Thirty firefighters from five downtown stations responded in 10 vehicles and, in about 90 minutes, contained a fire that was belching black smoke into the area, said a fire official.
Leo Frappier, senior public safety officer with Greater Sudbury Fire Services, said at 11 a.m. the fire had been downgraded from a Level 2 to a Level 1, and was contained to the building. A Level 2 fire is one in which there could have been “contaminants in the air, but there’s none,” said Frappier.
Vale spokeswoman Angie Robson said no one was injured and there was no threat to public safety. By mid-afternoon, Robson said the fire seemed to have been confined to one of three crushing lines at the mill, so the impact on production was expected to be minimal.

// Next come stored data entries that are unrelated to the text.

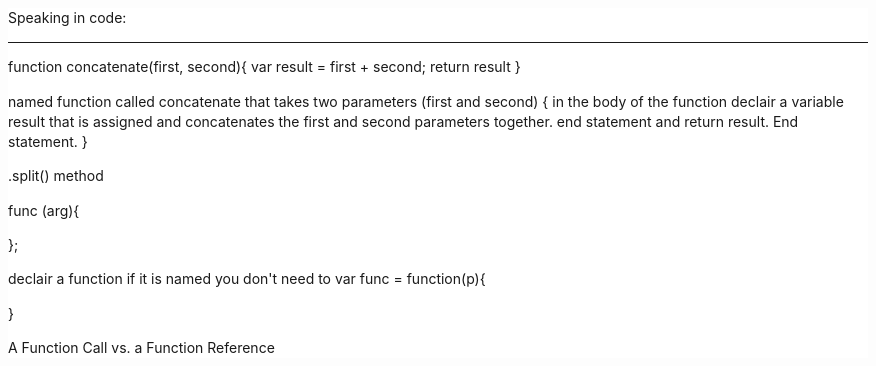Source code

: Speaking in code: 
**************************************************************


function concatenate(first, second){
    var result = first + second;
    return result
}

named function called concatenate that takes two parameters (first and second) {
    in the body of the function declair a variable result that is assigned and 
    concatenates the first and second parameters together. end statement and return
    result. End statement.
}




.split() method


func (arg){

};

declair a function 
if it is named you don't need to 
var func = function(p){

}



A Function Call vs. a Function Reference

The cause of the fire was unknown, she said, and there was no estimate of damage.
But Greater Sudbury Fire Services pegged damages at $2 million and Frappier said it was thought the fire might have started on a conveyor belt.
Once the all-clear was given by emergency services, employees at the mill were returned to the building, said Robson.
Operations were down mid-afternoon Wednesday, but work was being done to get the plant running again, she said.
Wess Dowsett is area co-ordinator of United Steelworkers, whose members are production and maintenance workers at Clarabelle Mill. He said USW Local 6500’s health and safety officers and its health and safety committee were looking into the fire as soon as it was reported.
Robson said it is always Vale’s “desire” to do joint investigations into incidents such as this, and said the company was in conversation with the union about the fire.